PART III: INTRODUCTION

In Part II, we reviewed the various risk factors associated with silent heart disease. Looking over the last three decades since I wrote my last book, Preventing Silent Heart Disease, I can say with certainty that the world has become a more dangerous place.

There are increased risk factors that we could have never anticipated—an obesity epidemic, an opioid crisis, an increasingly stressful world caused by a nationwide obsession with social media and the inability to untether ourselves from emails and text messaging (even if we were so inclined). “Metabolic syndrome” quite literally was not in our vocabulary when I wrote my previous book in 1989. It’s a cold, hard fact that in 2018 the life expectancy of the average American declined from the previous year, a first in recent times.
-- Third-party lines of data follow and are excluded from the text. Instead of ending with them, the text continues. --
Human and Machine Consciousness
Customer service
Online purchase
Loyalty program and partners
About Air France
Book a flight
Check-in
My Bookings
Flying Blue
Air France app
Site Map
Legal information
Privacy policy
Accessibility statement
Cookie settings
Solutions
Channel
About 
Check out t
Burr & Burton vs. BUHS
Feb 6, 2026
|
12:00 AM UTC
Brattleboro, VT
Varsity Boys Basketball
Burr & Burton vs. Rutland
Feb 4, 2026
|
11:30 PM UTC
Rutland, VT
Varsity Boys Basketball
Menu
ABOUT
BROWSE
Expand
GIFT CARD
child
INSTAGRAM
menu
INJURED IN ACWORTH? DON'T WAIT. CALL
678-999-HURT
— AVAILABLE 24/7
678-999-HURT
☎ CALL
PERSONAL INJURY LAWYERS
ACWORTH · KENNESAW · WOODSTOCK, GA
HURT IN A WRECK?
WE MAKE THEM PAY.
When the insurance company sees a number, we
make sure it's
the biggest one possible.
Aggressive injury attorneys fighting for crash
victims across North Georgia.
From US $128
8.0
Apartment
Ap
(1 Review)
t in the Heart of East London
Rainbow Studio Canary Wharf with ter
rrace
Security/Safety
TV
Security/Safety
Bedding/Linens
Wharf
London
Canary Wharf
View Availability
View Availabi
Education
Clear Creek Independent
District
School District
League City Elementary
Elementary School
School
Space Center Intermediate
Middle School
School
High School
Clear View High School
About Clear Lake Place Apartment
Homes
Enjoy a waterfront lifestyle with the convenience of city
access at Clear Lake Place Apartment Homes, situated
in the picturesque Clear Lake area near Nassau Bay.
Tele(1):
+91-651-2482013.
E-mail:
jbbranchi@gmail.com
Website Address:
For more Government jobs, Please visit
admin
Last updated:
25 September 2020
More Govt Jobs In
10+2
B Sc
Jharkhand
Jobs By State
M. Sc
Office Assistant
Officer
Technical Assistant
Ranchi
It’s unlike anything we’ve seen in the last one hundred years. (You have to go back to the early twentieth century to find a decline in life expectancy in the United States, which was largely due to combat deaths during World War I and, most importantly, the devastating Spanish flu pandemic of 1918 to 1920.)

On the other hand, we have options for the detection, treatment, and prevention of silent heart disease that we could have never dreamed of thirty years ago: stem cell therapy, 3-D-printed organic tissue, new medications and surgical innovations tailored to specific aspects of cardiac disease, and amazing technology like implantable devices and incredibly accurate wearable health monitors (disguised as smartphones and watches).

All things considered, I remain optimistic. We have made real progress over the last six decades in combatting heart disease and the related condition of stroke, the two biggest causes of death in the United States (not to mention significant progress in treating the third-biggest cause of death, cancer). America’s suddenly shrinking life expectancy stems from failure to detect earlier and treat not coronary heart disease but mainly three preventable causes of death: drug overdose, chronic liver disease (related to drug and alcohol abuse), and suicide.

In this next section of the book, we’ll dive deep into the dazzling array of technology and pharmacology available to us in the very near future. But we’ll begin Part III by reviewing the latest in medications, diagnostics, therapies, and surgical techniques available today.